Nunn, whose father was a lawyer and farmer, was the grandnephew of longtime U.S. Rep. Carl Vinson of Georgia. He was raised in the small town of Perry, in central Georgia. He attended the Georgia Institute of Technology (Georgia Tech) from 1956 to 1959 and then transferred to Emory University, from which he graduated in 1961. He went on to earn a law degree there the following year. While an undergraduate, Nunn served two years in the U.S. Coast Guard, and he served in the Coast Guard Reserve from 1960 to 1968. After admission to the bar in 1962, he worked for the Armed Services Committee of the House of Representatives but soon had to return to his hometown of Perry to help on the family farm.

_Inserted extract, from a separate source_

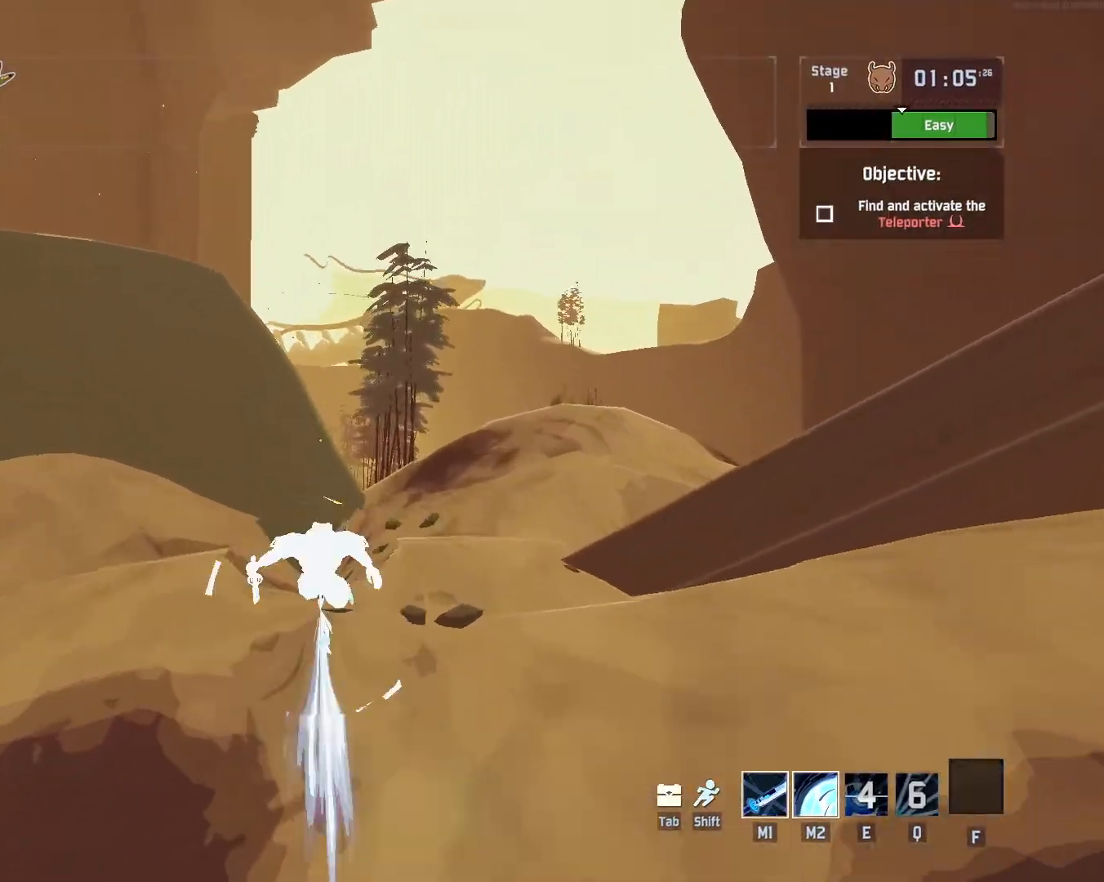
{"keys": ["w"], "mouse": [], "events": [[233, "q", "up"], [250, "shift", "down"], [383, "mouse_left", "down"], [400, "shift", "up"], [500, "mouse_left", "up"]]}
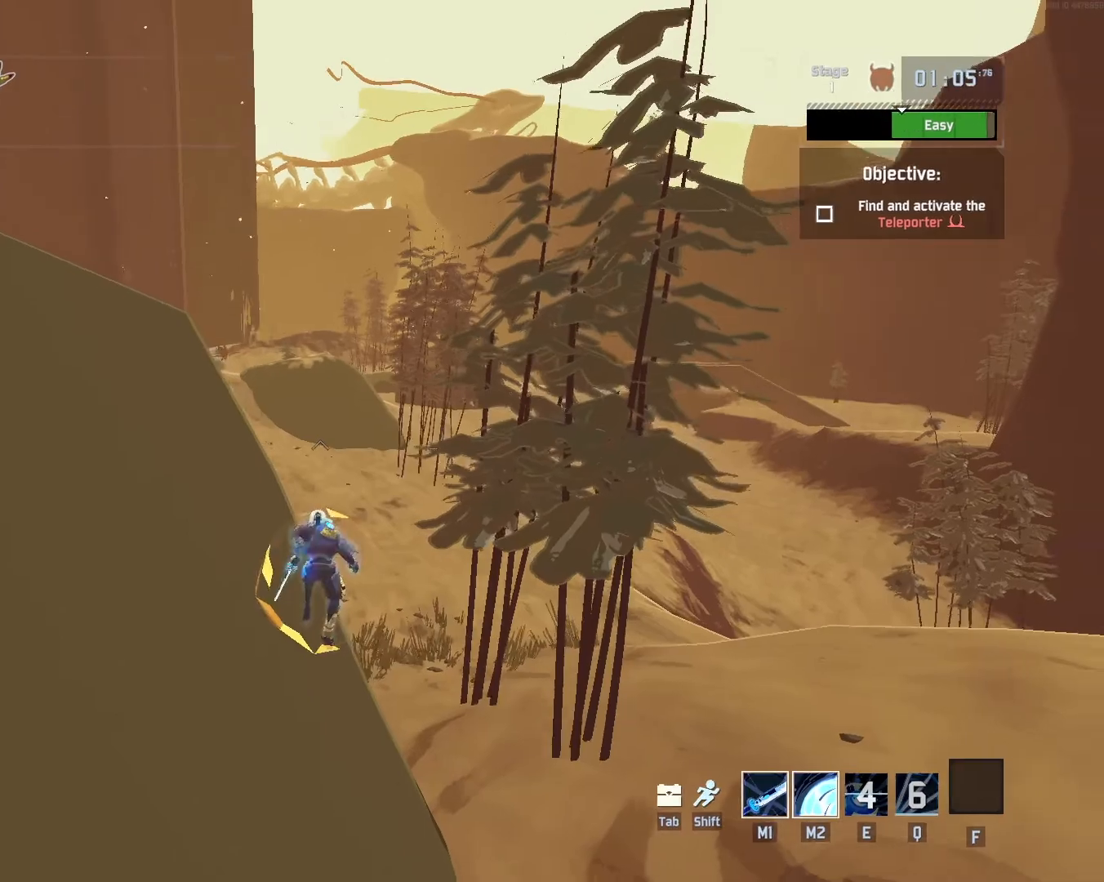
{"keys": ["w"], "mouse": [], "events": []}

Nunn won election to the Georgia House of Representatives in 1968. Four years later he entered the U.S. Senate in a special election to fill a vacancy caused by the death of Sen. Richard Russell. His most noteworthy legislative achievements include drafting the 1986 Department of Defense Reorganization Act and, with Sen. Richard Lugar, the 1991 Nunn-Lugar Cooperative Threat Reduction Program. The former resulted in the most-significant defense reorganization since the National Security Act of 1947, and the latter provided incentives for Russia and the former Soviet republics to destroy excess nuclear, biological, and chemical weapons. For their pioneering legislation, Senators Nunn and Lugar were nominated for the Nobel Peace Prize in both 2000 and 2001. In addition to the Senate Committee on Armed Services, Nunn served on the Permanent Subcommittee on Investigations and on the Intelligence and Small Business committees.
Nunn was a notable dissenter in the 1991 Senate vote on military action against Ṣaddām Ḥussein’s forces in Kuwait. His vote against the action proved to be a factor in the demise of his otherwise promising run for the White House on the 1992 Democratic ticket. After the United States emerged victorious from Operation Desert Storm, Nunn withdrew from the presidential race because of the unpopularity of his antiwar stance. He chose not to run for reelection in 1996.
Following his retirement from politics, Nunn practiced law in Atlanta and served on corporate boards. In addition, in 2001 he cofounded the Nuclear Threat Initiative (NTI), a Washington, D.C., nonprofit organization established to reduce the threat posed to global security by weapons of mass destruction. Nunn was also a distinguished professor at the school of international affairs at Georgia Tech that bore his name.